Neste ano, o evento Air Space Cyber Conference, da Air Force Association (AFA), foi realizado entre os dias 20 e 22 de setembro. A conferência contou com John Raymond, comandante geral da Força Espacial dos Estados Unidos, que alegou que a Rússia teria lançado um satélite armado “surpresa” à órbita baixa da Terra, dizendo ainda que o dispositivo russo estaria equipado com armas para destruir satélites estadunidenses vitais para comunicação, comando e controle de alvos.

De acordo com ele, esse satélite russo e arma que tem em seu interior teriam o objetivo de destruir recursos espaciais dos Estados Unidos, essenciais para a identificação de alvos a longas distâncias com precisão e disparo de munições “inteligentes” liberadas de armas norte-americanas. “Isso nega a nossa capacidade de alavancar o espaço como um multiplicador de forças”, disse o oficial.

Raymond alegou que o satélite da Rússia foi produzido como uma “matrioska”, ou seja, tem uma camada externa que protege um componente em seu interior que, ao se abrir, revela um escudo interno, que por sua vez reveste uma arma capaz de disparar e destruir satélites estadunidenses a uma distância segura.

Além da rivalidade espacial e militar de longa data, esta não é a primeira vez que oficiais dos Estados Unidos afirmam que os russos estão testando tecnologias para finalidades deste tipo.
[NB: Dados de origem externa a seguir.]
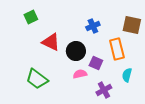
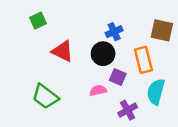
black circle: (76, 51) -> (103, 54), moved
cyan semicircle: (127, 75) -> (156, 92), size x1.5

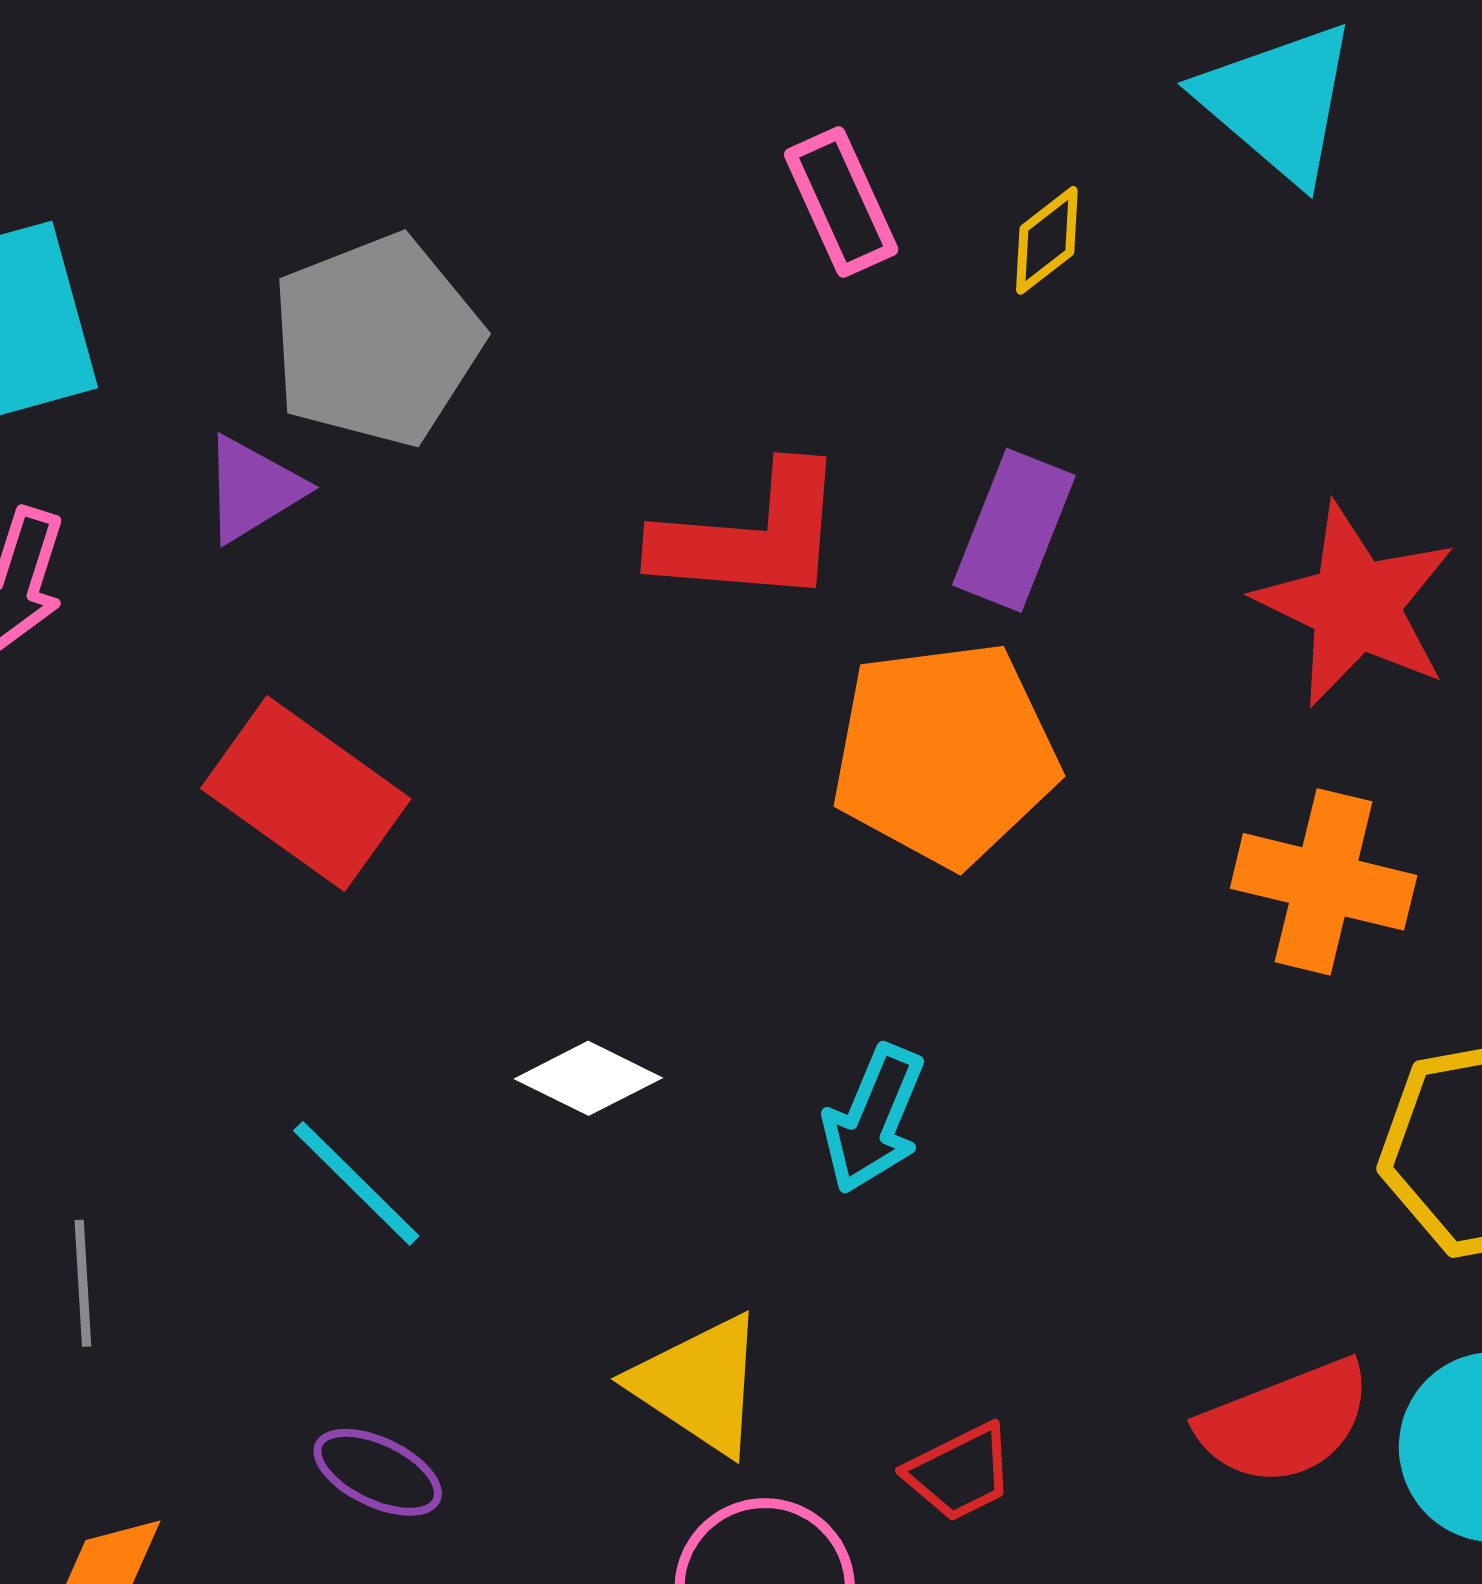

Por exemplo, no ano passado, o satélite russo Kosmos 2543 liberou um objeto desconhecido à órbita, e este objeto teria sido lançado próximo de um satélite do país, mas sem interagir com ele. Embora não tenha causado nenhum dano, os norte-americanos alegaram que o dispositivo desconhecido tinha o objetivo de verificar se a arma chegaria perto o suficiente de outro satélite para abatê-lo, e entenderam as manobras realizadas como uma demonstração de força por parte dos russos.

Na época, a Rússia não deu crédito a essas afirmações. Também no ano passado, o país realizou um teste balístico no qual disparou um míssil antissatélite e, para o Comando Espacial dos Estados Unidos, o procedimento provou que as armas russas representam uma ameaça em potencial aos satélites dos Estados Unidos, e que os mísseis russos conseguem destruir satélites da órbita baixa da Terra.